● **TASK PROMPT**:
Go through the data and report each line that holds the string "down".

● **COLLECTED MATERIAL**:
· · · · ·
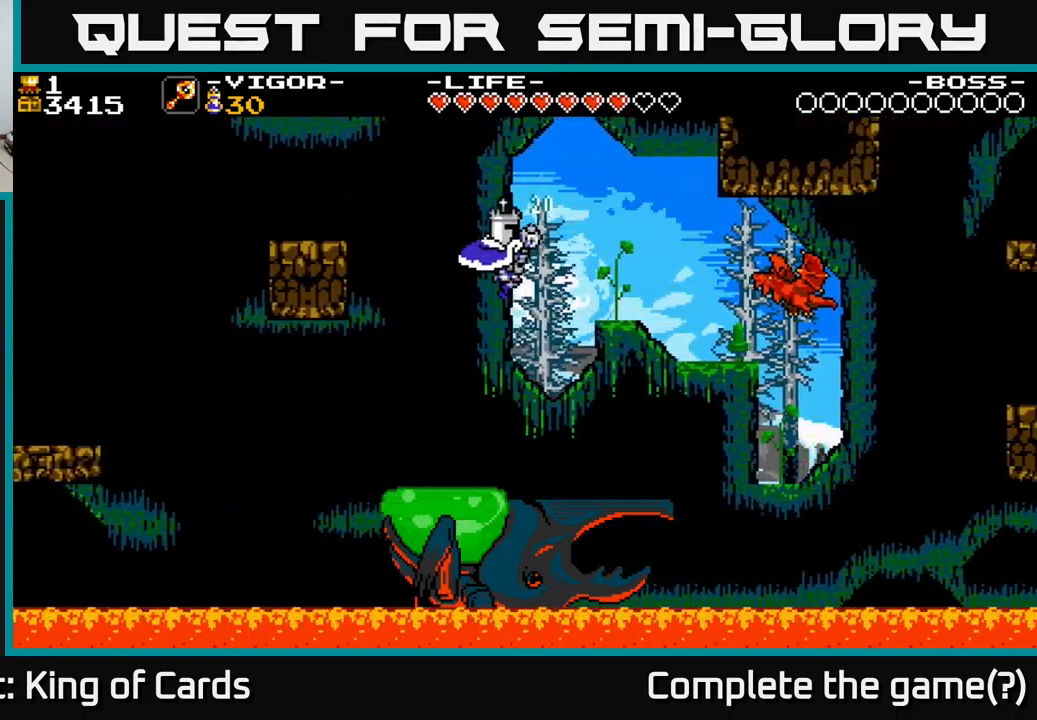
{"buttons": [], "right_stick": "center", "events": []}
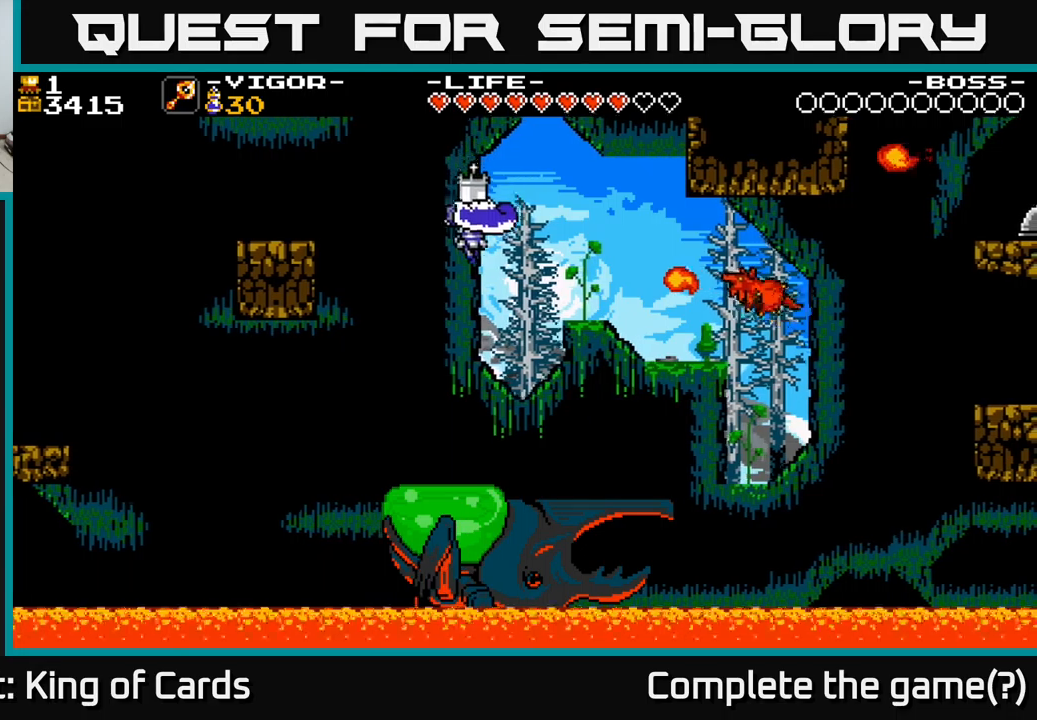
{"buttons": ["DPAD_RIGHT"], "right_stick": "center", "events": [[234, "DPAD_RIGHT", "down"]]}
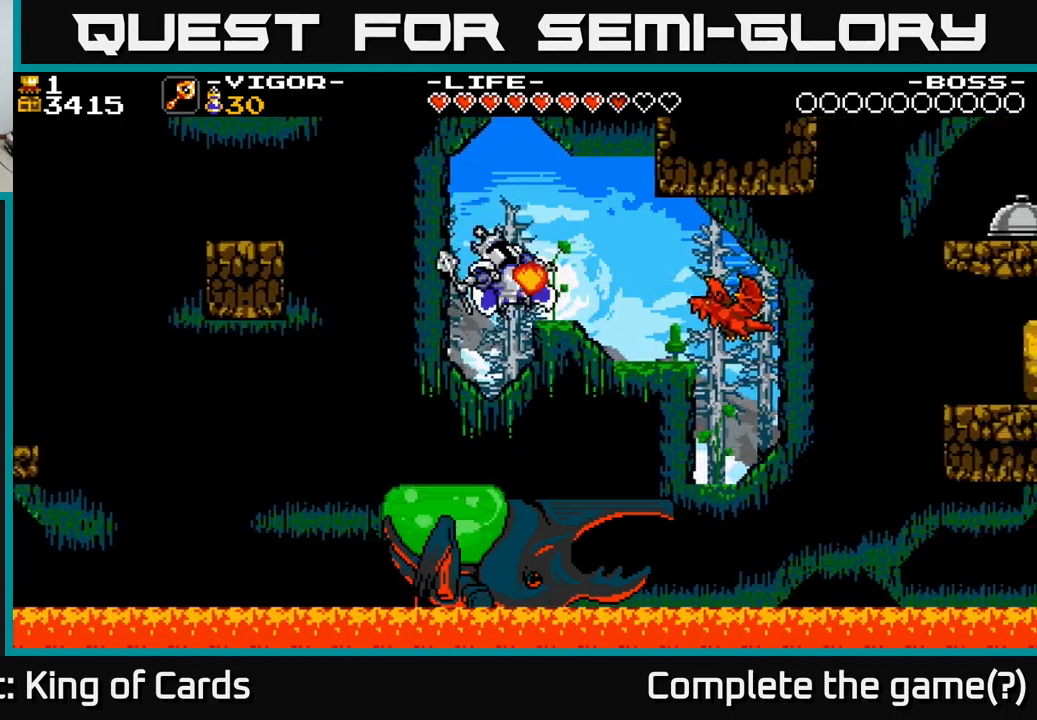
{"buttons": ["A", "DPAD_RIGHT"], "right_stick": "center", "events": [[417, "A", "down"]]}
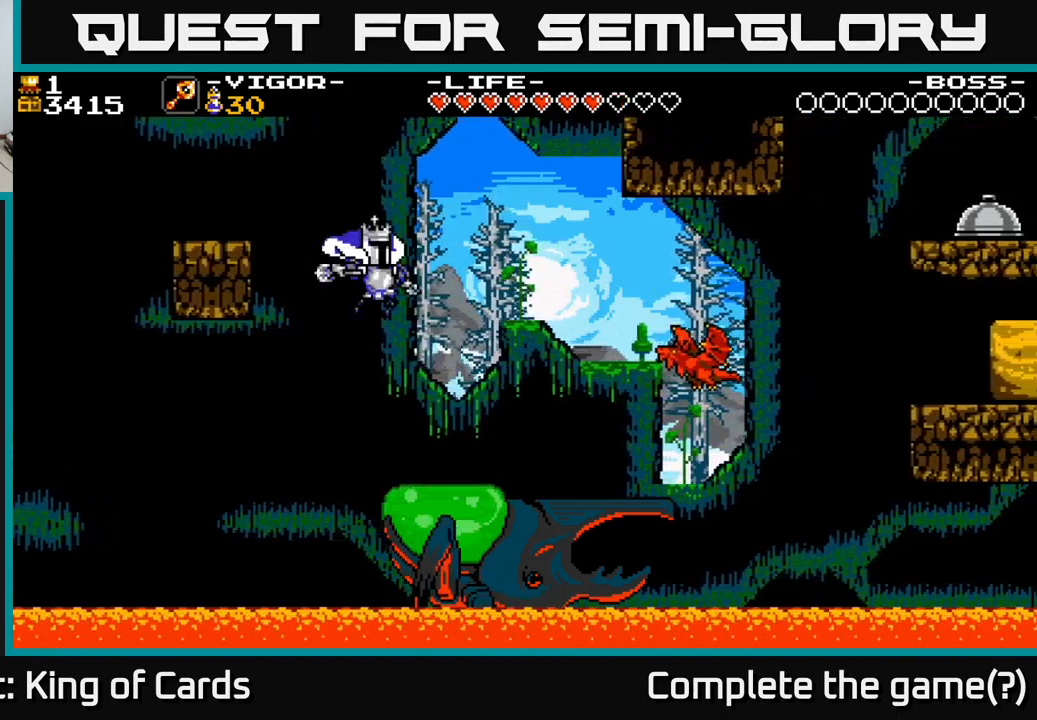
{"buttons": ["DPAD_RIGHT"], "right_stick": "center", "events": [[300, "A", "up"]]}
· · · · ·
● **REPLY TO THE TASK**:
{"buttons": ["DPAD_RIGHT"], "right_stick": "center", "events": [[234, "DPAD_RIGHT", "down"]]}
{"buttons": ["A", "DPAD_RIGHT"], "right_stick": "center", "events": [[417, "A", "down"]]}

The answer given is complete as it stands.